Restoration of H3K56 acetylation is necessary for recovery from UV-induced cell-cycle checkpoint arrest. (A) ASF1A-deficient cells exhibit cell-cycle checkpoint recovery defect. OSU-2 cells were arrested in G1 phase of the cell-cycle by serum starvation for 48 h. The arrested cells were transfected with ASF1A shRNA and after 24 h irradiated with 5 J m⁻² UV and released into the cell-cycle by addition of media containing serum. Transfection with ASF1A shRNA was performed again to maintain the knockdown up to 50 h. Cells were harvested at the indicated times, fixed with 70% ethanol and the DNA content determined by FACS. (B) H3K56R mutant cells are defective in recovery from UV-induced cell-cycle checkpoint arrest.
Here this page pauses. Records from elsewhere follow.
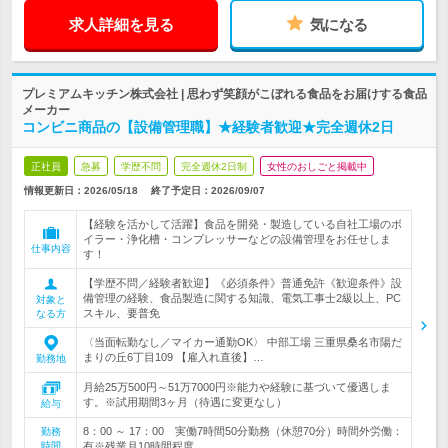
求人詳細を見る
気になる
プレミアムキッチン株式会社 | 思わず笑顔がこぼれる食品をお届けする食品
メーカー
コンビニ商品の【設備管理職】★経験者歓迎★完全週休2日
正社員
急募
学歴不問
完全週休2日制
女性のおしごと掲載中
情報更新日：2026/05/18
終了予定日：
2026/09/07
【経験を活かして活躍】食品を開発・製造している自社工場のボ
イラー・浄化槽・コンプレッサーなどの設備管理をお任せしま
仕事内容
す！
【学歴不問／経験者歓迎】《必須条件》普通免許《歓迎条件》設
備管理の経験、食品製造に関する知識、電気工事士2級以上、PC
対象と
スキル、要普免
なる方
〈当面転勤なし／マイカー通勤OK〉 中部工場 三重県桑名市陽だ
まりの丘6丁目109 【雇入れ直後】…
勤務地
月給25万500円～51万7000円※能力や経験に基づいて優遇しま
す。※試用期間3ヶ月（待遇に変更なし）
給与
8：00 ～ 17：00 実働7時間50分勤務（休憩70分）時間外労働：
勤務
時間
有※残業月10時間程度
H1299-H3.1 and H1299-H3K56R cells were synchronized by serum starvation for 24 h. Cells were then irradiated with 10 J m⁻² UV and released into the cell-cycle by addition of media containing serum. Cells were harvested at the indicated time points, fixed and DNA content determined by FACS.

Figure 6.

H3K56 deacetylation and acetylation is not regulated by ATR checkpoint kinase. (A) Seckel cells are proficient in the deacetylation and restoration of H3K56 acetylation in response to UV irradiation. Seckel cells were exposed to 10 J m⁻² UV radiation and were harvested at the indicated times. Whole cell lysates prepared from the cells were resolved on SDS–PAGE and H3K56 acetylation levels determined by western blotting. (B) ATR deficiency does not affect either the deacetylation or restoration of H3K56 acetylation in response to UV irradiation. HeLa cells were transfected with 100 nM ATR siRNA using Lipofectamine tansfection reagent. At 48 h after transfection, cells were irradiated with 10 J m⁻² UV and harvested at the indicated times. Whole-cell lysates were prepared, resolved on SDS–PAGE and H3K56Ac levels determined by western blotting with anti-H3K56Ac antibodies.

Figure 7.

Restoration of H3K56 acetylation is regulated by ATM checkpoint kinase. (A) AT cells are deficient in the restoration of H3K56 acetylation after UV repair. OSU-2 and AT cells were irradiated with 5 and 10 J m⁻² UV, allowed to repair for 4 and 48 h and harvested to prepare whole-cell lysates. H3K56 acetylation levels were determined by western blotting. (B) AT cells are deficient in the restoration of H3K56 acetylation, but not the deacetylation in response to UV irradiation. AT cells were irradiated with 10 J m⁻² UV and cells harvested at various intervals of post-UV repair. Whole-cell lysates were prepared and H3K56Ac levels analyzed by western blotting. (C) Depletion of ATM results in defective restoration of H3K56 acetylation. HeLa cells stably transfected with ATM shRNA were irradiated with 10 J m⁻² UV, allowed to repair and harvested at various times. Whole-cell lysates were prepared and H3K56Ac levels determined by western blotting.

Figure 8.

A model depicting the role of H3K56 deacetylation/acetylation in DNA damage response.